#### [Text block]
- - - -

Immediately after instruction, participants answered a set of survey questions about their study experiences (Appendix A). The survey questions were about the instruction as a whole and not specific to the experimental manipulation (text or assessment questions). We also asked participants to report whether they experienced technical problems during the experiment.

Post-Test and Survey

Seven days after instruction, participants who completed the instructional phase were invited to take a brief follow-up test administered in Qualtrics (Appendix A). The text and assessment materials were created by a PhD-level expert in immunology and reviewed and revised in collaboration with two other PhD-level experts in immunology. The post-test had eight multiple choice items and 10-minute time limit. The total possible score on the post-test was 10 points (two questions were "multiple selection" questions with two correct answers and thus were worth two points each). After the post-test, participants were asked to re-answer the original survey questions regarding their memory of their experiences in the lesson.

- - - -

#### [Raw data]
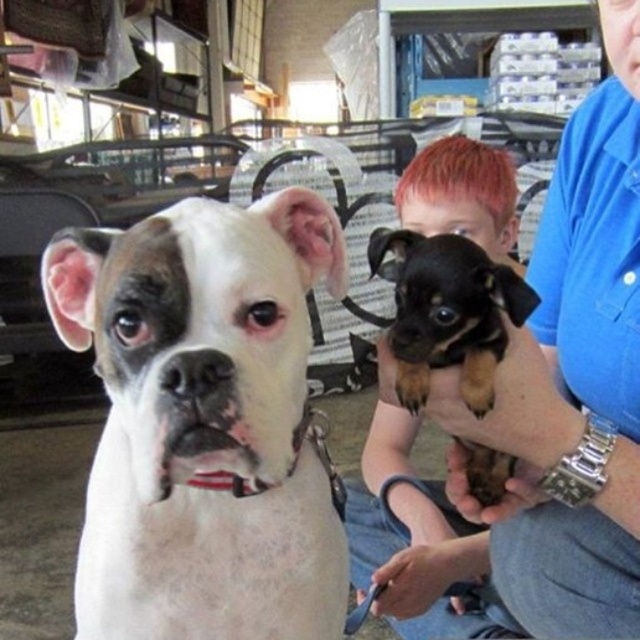
Question: Among these points, which one is nearest to the camera?

Choices:
 (A) (388, 346)
 (B) (376, 458)

Answer: (A)

Question: Is smooth blue shirt at upper right to the right of black and tan fur puppy at center from the viewer's perspective?

Choices:
 (A) no
 (B) yes

Answer: (B)

Question: Which object appears closest to the camera in this image?

Choices:
 (A) black and tan fur puppy at center
 (B) smooth blue shirt at upper right
 (C) smooth black fur at center
 (D) white fur dog at left

Answer: (D)

Question: From the image, what is the correct spatial relationship of smooth black fur at center in relation to black and tan fur puppy at center?

Choices:
 (A) left
 (B) right

Answer: (B)

Question: Estimate the real-world distances between objects in this image. Which object is closer to the smooth black fur at center?

Choices:
 (A) smooth blue shirt at upper right
 (B) white fur dog at left

Answer: (A)

Question: Is smooth black fur at center thinner than black and tan fur puppy at center?

Choices:
 (A) no
 (B) yes

Answer: (A)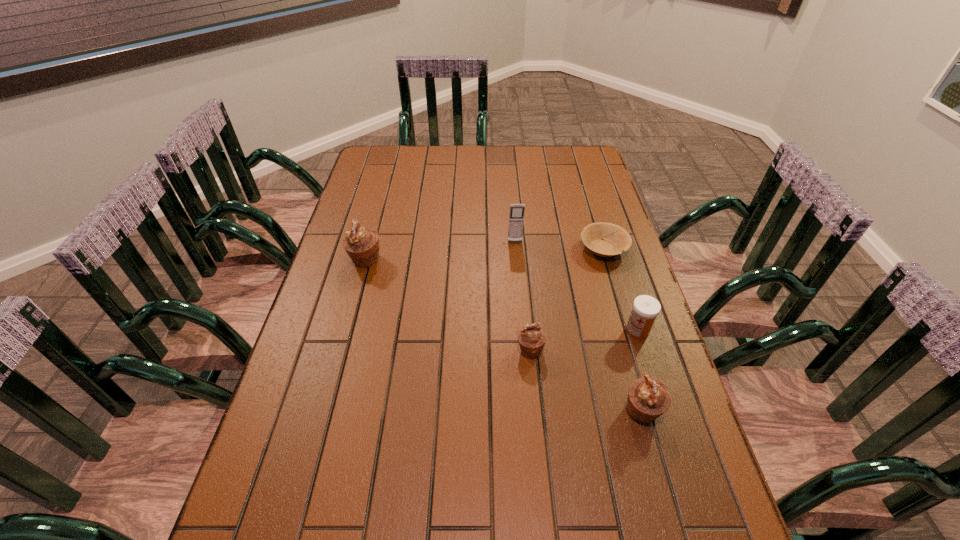
If the aim is uniform spacing by inserting an additional muffin among them, please point to a vacant space for this new muffin. Please provide its 2D coordinates. Your answer should be formatted as a tuple, i.e. [(x, y)], where the tuple contains the x and y coordinates of a point satisfying the conditions above.

[(441, 301)]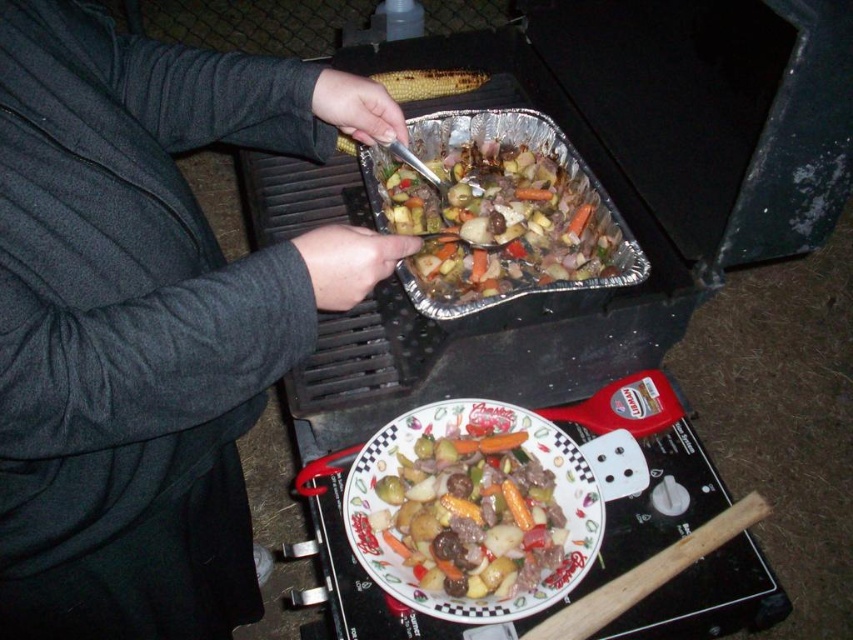
Consider the image. Which is above, dark gray sweater at upper left or grilled yellow corn at upper center?

grilled yellow corn at upper center is above.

- - - -

#### [Stated exercise 1]
Using the methods passage, explain why the post-test's total possible score was 10 points even though it had only eight items.
#### [Stated exercise 2]
For each statement, say yes or no according to the methods passage, and quote the words that decide it.
(a) The follow-up test was offered seven days after instruction.
(b) The survey questions targeted the experimental manipulation specifically.
(c) Participants had 20 minutes to complete the post-test.
#### [Stated exercise 3]
Write the next part of the methods passage, picking up after its final sentence.
The listing has no connection to the methods passage.

#### [Written answer 1]
Two of the eight items were "multiple selection" questions with two correct answers, and each of those was worth two points. The six remaining items plus those two double-value items add up to 10 possible points.

#### [Written answer 2]
(a) Yes: "Seven days after instruction, participants who completed the instructional phase were invited to take a brief follow-up test"
(b) No: "The survey questions were about the instruction as a whole and not specific to the experimental manipulation"
(c) No: "The post-test had eight multiple choice items and 10-minute time limit."

#### [Written answer 3]
Data Analysis

Data Processing and Analysis

Data were downloaded from Qualtrics and pre-processed with Python. Participants who participated more than once were excluded at this phase. For statistical analyses, repeated measures of Likert scale data were averaged (1 = strongly agree, 5 = strongly disagree). Only participants who completed all phases of the study and reported no technical problems were included in the analyses of primary outcomes (N = 207). We also analyzed dropout rates. Compiled data were analyzed and plotted in R, and some summary results were exported to Excel for plotting.

Log File Analysis

In addition to the experimental data described above, we utilized log file data from three separate course runs of HMX Fundamentals - Immunology, the SPOC from which the instructional materials were drawn for this study. Log file data were parsed from JSON format and processed in Python; statistical analyses were performed in R. Overall, there were 69,043 unique assessment attempts of over 300 assessment questions. The summary results were plotted in Excel.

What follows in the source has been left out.